The ship put about at once, and on the following Sunday morning, Lord Delaware stepped ashore at Jamestown, and, falling to his knees, thanked God that he had been in time to save Virginia. He proceeded at once to place the colony upon a new and sounder basis, and it was never again in danger of extinction, though Jamestown itself was finally abandoned as unsuited to a settlement on account of its malarious atmosphere. But Virginia itself grew apace into one of the greatest of England's colonies in America.
John Smith himself never returned to Virginia. In 1614, he explored the coast south of the Penobscot, giving it the name it still bears, New England. A year later, while on another expedition, he was captured by the French and forced to serve against the Spaniards. Broken in health and fortune, he spent his remaining years in London, dying there in 1631. There is a portrait of him, showing him as a handsome, bearded man, with nose and mouth bespeaking will and spirit—just such a man as one would imagine this gallant soldier of fortune to have been.
While the English, under the guiding hand of John Smith, were fighting desperately to maintain themselves upon the James, the French were struggling to the same purpose and no less desperately along the St. Lawrence. We have seen how Jacques Cartier explored and named that region, but civil and religious wars in France put an end to plans of colonization for half a century, and it was not until 1603 that Samuel Champlain, the founder of New France, and one of the noblest characters in American history, embarked for the New World.
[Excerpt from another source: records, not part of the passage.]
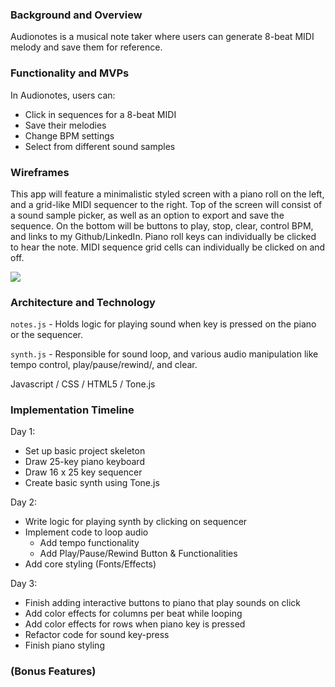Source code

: ### Background and Overview 

Audionotes is a musical note taker where users can generate 8-beat MIDI melody and save them for reference.

### Functionality and MVPs 

In Audionotes, users can:
- Click in sequences for a 8-beat MIDI
- Save their melodies
- Change BPM settings
- Select from different sound samples

### Wireframes 

This app will feature a minimalistic styled screen with a piano roll on the left, and a grid-like MIDI sequencer to the right.
Top of the screen will consist of a sound sample picker, as well as an option to export and save the sequence.
On the bottom will be buttons to play, stop, clear, control BPM, and links to my Github/LinkedIn. 
Piano roll keys can individually be clicked to hear the note. MIDI sequence grid cells can individually be clicked on and off.

   ![](https://i.imgur.com/H5n6mlD.png)

### Architecture and Technology 

`notes.js` - Holds logic for playing sound when key is pressed on the piano or the sequencer.

`synth.js` - Responsible for sound loop, and various audio manipulation like tempo control, play/pause/rewind/, and clear. 

Javascript / CSS / HTML5 / Tone.js

### Implementation Timeline 

Day 1: 
- Set up basic project skeleton
- Draw 25-key piano keyboard
- Draw 16 x 25 key sequencer
- Create basic synth using Tone.js

Day 2:
- Write logic for playing synth by clicking on sequencer
- Implement code to loop audio
   - Add tempo functionality
   - Add Play/Pause/Rewind Button & Functionalities
- Add core styling (Fonts/Effects)

Day 3:
- Finish adding interactive buttons to piano that play sounds on click
- Add color effects for columns per beat while looping
- Add color effects for rows when piano key is pressed
- Refactor code for sound key-press 
- Finish piano styling

### (Bonus Features)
Samuel Champlain was born at Brouage about 1567, the son of a sea-faring father, and his early years were spent upon the sea. He served in the army of the Fourth Henry, and after the peace with Spain, made a voyage to Mexico. Upon his return to France in 1603, he found a fleet preparing to sail to Canada, and at once joined it. Some explorations were made of the St. Lawrence, but the fleet returned to France within the year, without accomplishing anything in the way of colonization. Another expedition in the following year saw the founding of Port Royal, while Champlain made a careful exploration of the New England coast, but he found nothing that attracted him as did the mighty river to the north. Thither, in 1608, he went, and sailing up the river to a point where a mighty promontory rears its head, disembarked and erected the first rude huts of the city which he called by the Indian name of Quebec, or "The Narrows." A wooden wall was built, mounting a few small cannon and loopholed for musketry, and the conquest of Canada had begun. A magnificent cargo of furs was dispatched to France, and Champlain and twenty-eight men were left to winter at Quebec. When spring came, only nine were left alive, but reinforcements and supplies soon arrived, and Champlain arranged to proceed into the interior and explore the country.